(Beginning of RECORDS SHOWN)
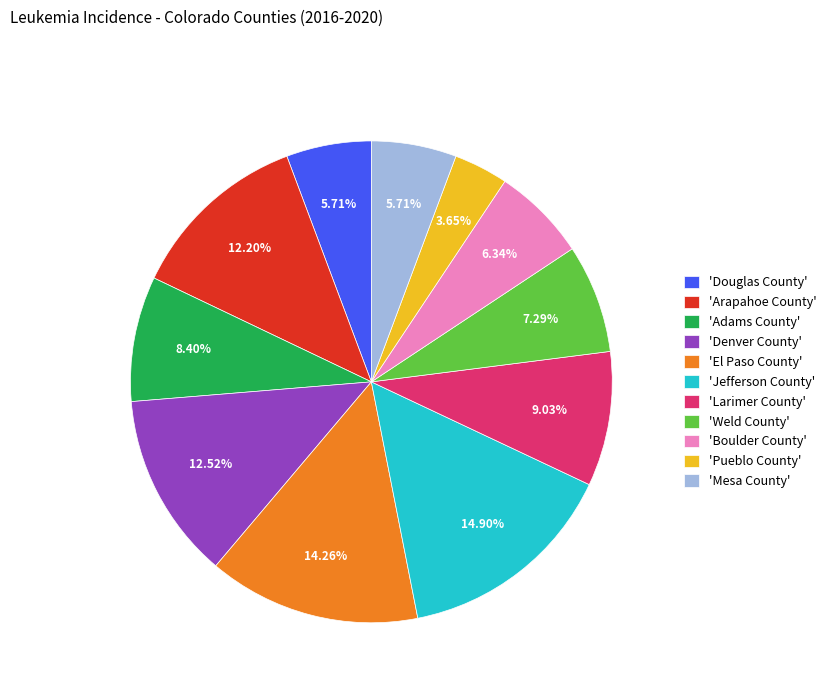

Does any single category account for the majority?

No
(End of RECORDS SHOWN)
(Beginning of RECORDS SHOWN)
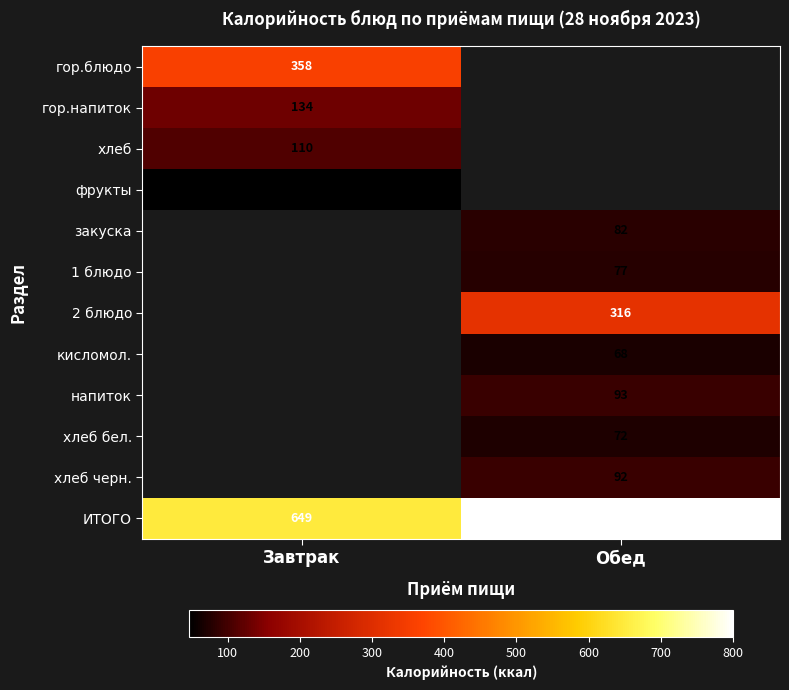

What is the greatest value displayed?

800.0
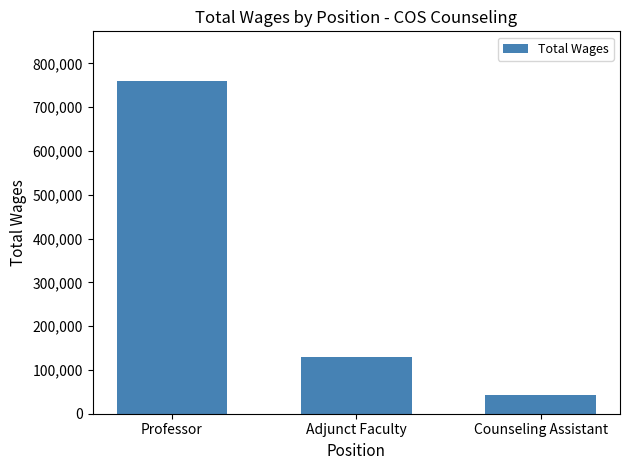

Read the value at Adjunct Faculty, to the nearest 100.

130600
(End of RECORDS SHOWN)
### TASK TO COMPLETE
List every line of the records that contains the word "value".

### COMPLETED EXERCISE
What is the greatest value displayed?
Read the value at Adjunct Faculty, to the nearest 100.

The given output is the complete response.